Cameroon–Norway relations
- Cameroon: Norway

= Cameroon–Norway relations =

Cameroon–Norway relations are the bilateral and diplomatic relations between Cameroon and Norway. While neither country has an embassy in the other—Cameroon has its closest embassy in London, whereas Norway has an embassy in Abuja—the religious and cultural relations are the most significant.
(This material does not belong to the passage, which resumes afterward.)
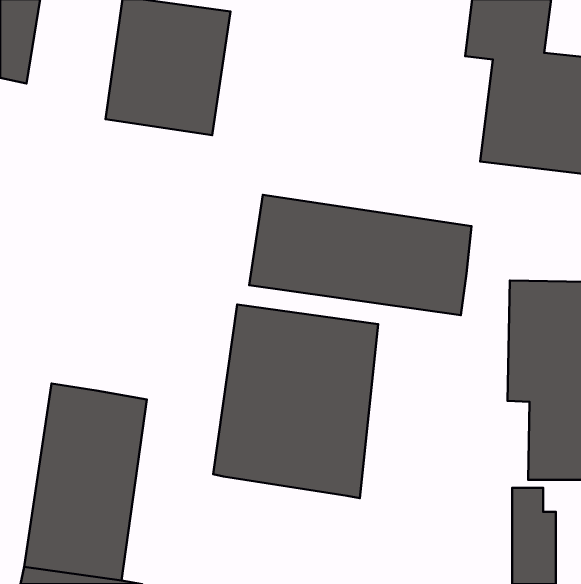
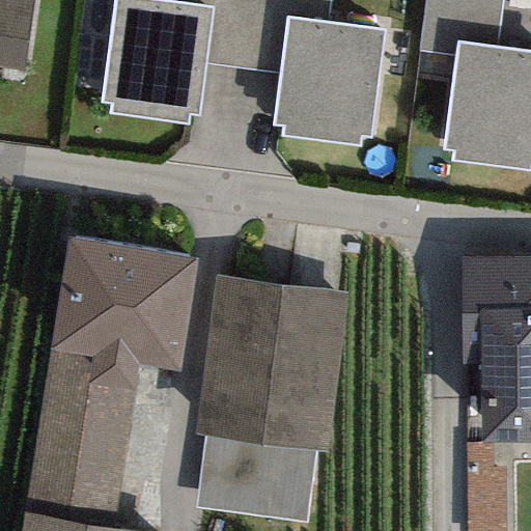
building: none -> [279,23,384,148]
building: [249,195,471,315] -> none
building: none -> [51,236,199,369]
building: none -> [199,431,318,520]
The Norwegian Missionary Society focused on Evangelical-Lutheran mission in Cameroon from 1925, and most Norwegian expatriates in Cameroon have been missionaries, mostly based in Ngaoundéré. Cameroon was the third African country with Norwegian Missionary Society presence, after South Africa and Madagascar. NMS itself states that their presence in Cameroon was "a result of a greater vision of constructing a Bible belt across Africa to contain the increasing Muslim influence from the north". Notable missionaries include Halfdan Endresen, who was decorated by newly independent Cameroon in 1960 for anti-slavery efforts, and Bjørn Bue, who was stationed in Tibati, Yoko and Ngaoundéré and partially represented the Federation of Protestant Churches and Missions of Cameroon. After returning to Norway and becoming bishop, Bue remained a key liaison in organizing cultural events involving Cameroon.

Cameroonian football became popular in Norway following the 1986 and 1990 FIFA World Cups, especially with author Jon Michelet portraying Cameroon in a positive way. A friendly match between Norway and Cameroon was arranged in October 1990, incidentally Egil Olsen's first match as Norway manager. A number of Cameroonian footballers have played in Norway in the 21st century, both men and women.

Christian voices in Norway have called for a larger degree of official Norwegian involvement in Cameroon, including increased aid and trade. Norway operates a consulate-general in both Douala and Yaoundé. Regarding human rights in Cameroon, Norway gave asylum to the journalist Philip Njaru who successfully attempted to defect in 2008. Other northbound emigrants include musician Vakoté Yama.